Regarding the rumors of layoffs this time, GAC Honda officials have not denied them. They responded by stating that the recruitment process has just begun, and employees can voluntarily propose to leave. GAC Honda will compensate employees in accordance with laws and regulations, although the specific compensation plan has yet to be finalized. The non-renewal of expiring labor contracts and voluntary negotiation to terminate labor contracts are part of the plan to accelerate GAC Honda's transition to new energy strategies. Production will also be adjusted with the reduction of the workforce, but specific production plan adjustments have not yet been clarified.

According to Nikkei News, as of May 15th, more than 1,700 employees have agreed to resign, accounting for 14% of the total production staff of the joint venture.

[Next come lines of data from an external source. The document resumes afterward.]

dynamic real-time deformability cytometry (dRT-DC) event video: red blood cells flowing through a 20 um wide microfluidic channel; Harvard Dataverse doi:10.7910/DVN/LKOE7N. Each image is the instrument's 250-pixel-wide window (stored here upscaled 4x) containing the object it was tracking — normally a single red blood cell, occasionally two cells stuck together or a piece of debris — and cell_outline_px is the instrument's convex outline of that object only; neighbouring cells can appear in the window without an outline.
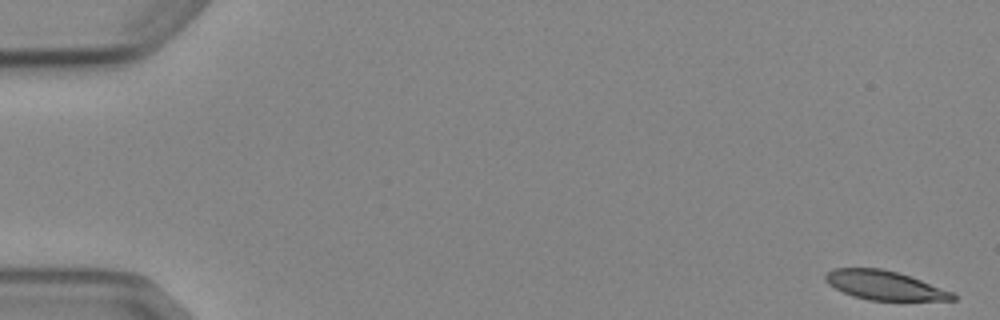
{"species": "Egyptian fruit bat (a non-hibernating species)", "species_latin": "Rousettus aegyptiacus", "temperature_condition": "cold", "stored_images_in_passage": 5, "camera_frame_rate_fps": 3000, "um_per_image_px": 0.085, "animal": {"sex": "female"}, "frame": {"image": 1, "passage_image": 1, "time_ms": 0.0, "image_size_px": [1000, 320], "cell_outline_px": [[956, 300], [868, 300], [844, 292], [828, 284], [824, 280], [824, 276], [832, 268], [880, 268], [896, 272], [920, 280], [952, 292], [956, 296]], "centroid_in_image_um": [75.15, 24.25], "position_along_channel_um": 9.8, "area_um2": 21.15}}
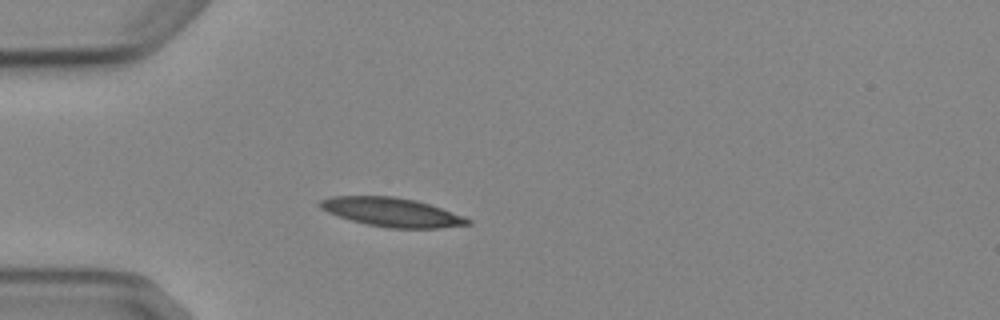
{"frame": {"image": 2, "passage_image": 5, "time_ms": 4.667, "image_size_px": [1000, 320], "cell_outline_px": [[472, 224], [440, 228], [388, 228], [368, 224], [352, 220], [328, 212], [320, 208], [316, 204], [320, 200], [332, 196], [392, 196], [416, 200], [464, 216], [472, 220]], "centroid_in_image_um": [33.31, 18.03], "position_along_channel_um": 51.7, "area_um2": 24.74}}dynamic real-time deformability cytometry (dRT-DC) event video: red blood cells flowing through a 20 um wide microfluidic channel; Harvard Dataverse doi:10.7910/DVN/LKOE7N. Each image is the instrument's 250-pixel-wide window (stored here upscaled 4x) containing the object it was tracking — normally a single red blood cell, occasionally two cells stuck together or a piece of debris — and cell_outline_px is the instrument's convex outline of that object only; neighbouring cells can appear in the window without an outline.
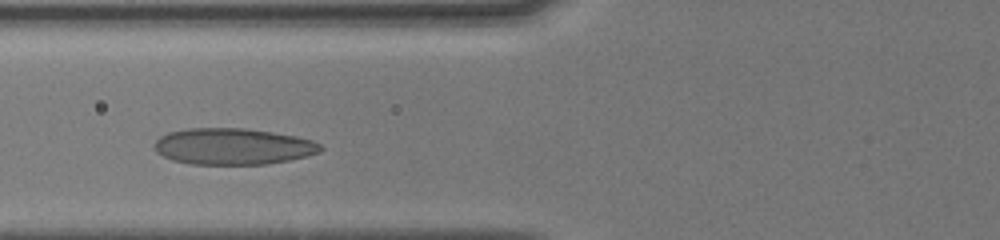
{"species": "human", "species_latin": "Homo sapiens", "temperature_condition": "cold", "stored_images_in_passage": 41, "camera_frame_rate_fps": 3000, "um_per_image_px": 0.085, "donor": {"sex": "male"}, "frame": {"image": 1, "passage_image": 10, "time_ms": 3.0, "image_size_px": [1000, 240], "cell_outline_px": [[324, 148], [320, 152], [308, 156], [268, 164], [188, 164], [172, 160], [156, 152], [152, 144], [160, 136], [168, 132], [188, 128], [244, 128], [272, 132], [296, 136], [312, 140], [320, 144]], "centroid_in_image_um": [19.79, 12.44], "position_along_channel_um": 106.0, "area_um2": 35.43}}
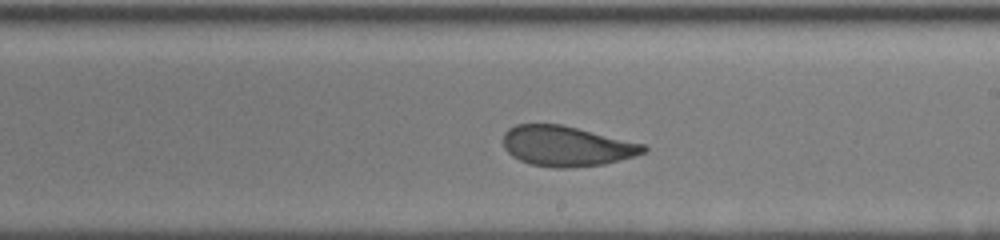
{"frame": {"image": 2, "passage_image": 22, "time_ms": 6.333, "image_size_px": [1000, 240], "cell_outline_px": [[648, 148], [644, 152], [632, 156], [604, 164], [568, 168], [552, 168], [528, 164], [512, 156], [504, 148], [504, 132], [508, 128], [516, 124], [560, 124], [644, 144]], "centroid_in_image_um": [48.1, 12.42], "position_along_channel_um": 240.9, "area_um2": 32.71}}
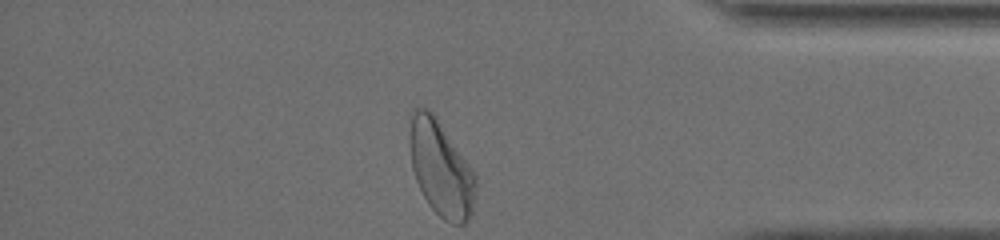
{"frame": {"image": 3, "passage_image": 40, "time_ms": 10.667, "image_size_px": [1000, 240], "cell_outline_px": [[476, 184], [472, 212], [468, 220], [464, 224], [452, 224], [444, 220], [428, 204], [416, 180], [412, 168], [408, 140], [408, 132], [412, 108], [428, 108], [436, 116], [476, 176]], "centroid_in_image_um": [37.44, 14.3], "position_along_channel_um": 397.8, "area_um2": 36.65}, "authors_computed_cell_mechanics": {"area_um2": 33.6396, "velocity_mm_per_s": 4.0536, "shape_relaxation_time_tau1_ms": 3.7335, "shape_relaxation_time_tau2_ms": 1.1508, "deformation_change_tau1": 0.1332, "deformation_change_tau2": 0.0512}}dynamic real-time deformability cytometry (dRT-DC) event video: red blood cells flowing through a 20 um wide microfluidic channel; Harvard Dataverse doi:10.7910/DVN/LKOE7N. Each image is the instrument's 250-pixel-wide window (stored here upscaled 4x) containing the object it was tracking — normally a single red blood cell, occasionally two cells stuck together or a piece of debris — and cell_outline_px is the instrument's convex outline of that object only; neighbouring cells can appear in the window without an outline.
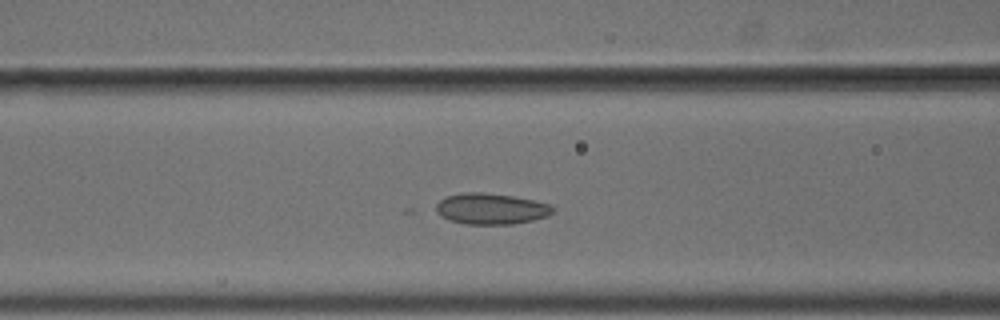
{"species": "common noctule bat (a hibernating species)", "species_latin": "Nyctalus noctula", "temperature_condition": "cold", "stored_images_in_passage": 49, "camera_frame_rate_fps": 3000, "um_per_image_px": 0.085, "animal": {"sex": "male", "body_mass_g": 18.8}, "frame": {"image": 1, "passage_image": 17, "time_ms": 5.333, "image_size_px": [1000, 320], "cell_outline_px": [[556, 208], [548, 216], [532, 220], [512, 224], [464, 224], [448, 220], [432, 212], [436, 204], [440, 200], [448, 196], [464, 192], [480, 192], [512, 196], [532, 200], [548, 204]], "centroid_in_image_um": [41.67, 17.75], "position_along_channel_um": 124.9, "area_um2": 21.21}}
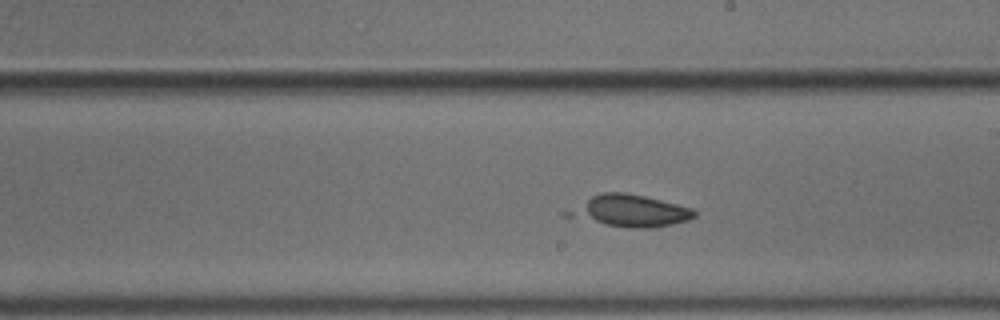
{"frame": {"image": 2, "passage_image": 26, "time_ms": 8.333, "image_size_px": [1000, 320], "cell_outline_px": [[696, 216], [688, 220], [672, 224], [652, 228], [628, 228], [604, 224], [580, 212], [588, 200], [592, 196], [600, 192], [624, 192], [644, 196], [692, 208], [696, 212]], "centroid_in_image_um": [53.96, 17.91], "position_along_channel_um": 235.0, "area_um2": 21.15}}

Additionally, Honda may also reduce the operating days of its factories in June.

According to data from the China Passenger Car Association, the penetration rate of new energy vehicles in domestic retail sales reached 43.7% in April, an increase of 11.7 percentage points from the same period last year's 32%. In April, the penetration rate of new energy vehicles in domestic brands was 66.8%, in luxury brands was 22.6%, while in mainstream joint venture brands, it was only 7.5%.

The aforementioned data also shows that in April this year, the retail sales of mainstream joint venture brands decreased by 26% year-on-year and 9% month-on-month. The market share of German brands in April was 19%, a decrease of 2.2 percentage points year-on-year, while that of Japanese brands was 15.2%, a decrease of 3.6 percentage points year-on-year. The market share of American brands reached 5.9%, a decrease of 2.6 percentage points year-on-year.

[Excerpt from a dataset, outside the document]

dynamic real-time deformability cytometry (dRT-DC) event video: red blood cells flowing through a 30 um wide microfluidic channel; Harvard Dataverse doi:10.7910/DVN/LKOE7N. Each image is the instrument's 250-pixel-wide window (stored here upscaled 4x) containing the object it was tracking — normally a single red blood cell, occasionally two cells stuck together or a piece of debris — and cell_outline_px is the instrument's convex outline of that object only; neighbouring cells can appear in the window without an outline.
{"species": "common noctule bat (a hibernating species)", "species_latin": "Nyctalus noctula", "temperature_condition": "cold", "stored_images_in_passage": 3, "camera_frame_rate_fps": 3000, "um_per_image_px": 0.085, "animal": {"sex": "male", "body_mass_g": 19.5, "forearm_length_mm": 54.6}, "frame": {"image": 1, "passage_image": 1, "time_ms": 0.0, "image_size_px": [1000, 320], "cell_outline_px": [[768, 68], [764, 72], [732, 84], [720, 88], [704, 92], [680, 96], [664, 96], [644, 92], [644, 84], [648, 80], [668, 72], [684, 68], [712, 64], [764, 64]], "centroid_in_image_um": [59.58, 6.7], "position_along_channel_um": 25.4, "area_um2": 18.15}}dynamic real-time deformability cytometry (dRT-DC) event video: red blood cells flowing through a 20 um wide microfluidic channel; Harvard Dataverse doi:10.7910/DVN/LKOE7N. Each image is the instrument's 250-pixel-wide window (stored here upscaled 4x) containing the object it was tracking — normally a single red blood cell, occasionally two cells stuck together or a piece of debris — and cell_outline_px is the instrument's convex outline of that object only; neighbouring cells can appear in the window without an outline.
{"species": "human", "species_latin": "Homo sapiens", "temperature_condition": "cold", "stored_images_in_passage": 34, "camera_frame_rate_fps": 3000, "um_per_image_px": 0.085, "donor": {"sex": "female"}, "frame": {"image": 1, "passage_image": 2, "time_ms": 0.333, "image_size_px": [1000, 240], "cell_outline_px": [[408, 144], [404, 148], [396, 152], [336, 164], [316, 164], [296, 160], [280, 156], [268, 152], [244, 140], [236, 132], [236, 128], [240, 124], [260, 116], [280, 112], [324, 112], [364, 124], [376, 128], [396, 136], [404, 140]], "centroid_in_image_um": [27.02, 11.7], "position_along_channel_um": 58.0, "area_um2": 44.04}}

Looking specifically at various joint venture enterprises, according to data from the Automotive Research Institute, GAC Honda's cumulative sales in January-March this year were nearly 110,000 vehicles, almost flat compared to the same period last year, with a decline lower than Honda's other joint venture in China, Dongfeng Honda (-5.35%), as well as SAIC-GM (-12.82%), Beijing Hyundai (-11.3%), and GAC Toyota (-10.94%).

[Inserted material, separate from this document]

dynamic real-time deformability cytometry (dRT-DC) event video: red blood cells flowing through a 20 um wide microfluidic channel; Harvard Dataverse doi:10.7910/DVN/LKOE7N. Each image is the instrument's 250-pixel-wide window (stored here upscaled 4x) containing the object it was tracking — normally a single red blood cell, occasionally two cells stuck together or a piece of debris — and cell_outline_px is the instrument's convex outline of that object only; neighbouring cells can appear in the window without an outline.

However, it is worth noting that prior to this, its sales in 2023 had already declined by 16.68%, leading among various joint venture automakers, resulting in its capacity utilization rate dropping to less than 85% that year.

Therefore, for joint venture automakers that still harbor ambitions in the Chinese automotive market, accelerating transformation and achieving breakthroughs have become critical measures.

In fact, it's not just GAC Honda that has been affected by Honda's decline in China. Data from the investigation company MarkLines shows that Honda's market share in China decreased by 1.1 percentage points from 2021 to 2023, dropping to 4%. From January to April, sales in China were 280,000 units, a decrease of 11% year-on-year, with the largest decline among the three Japanese automakers.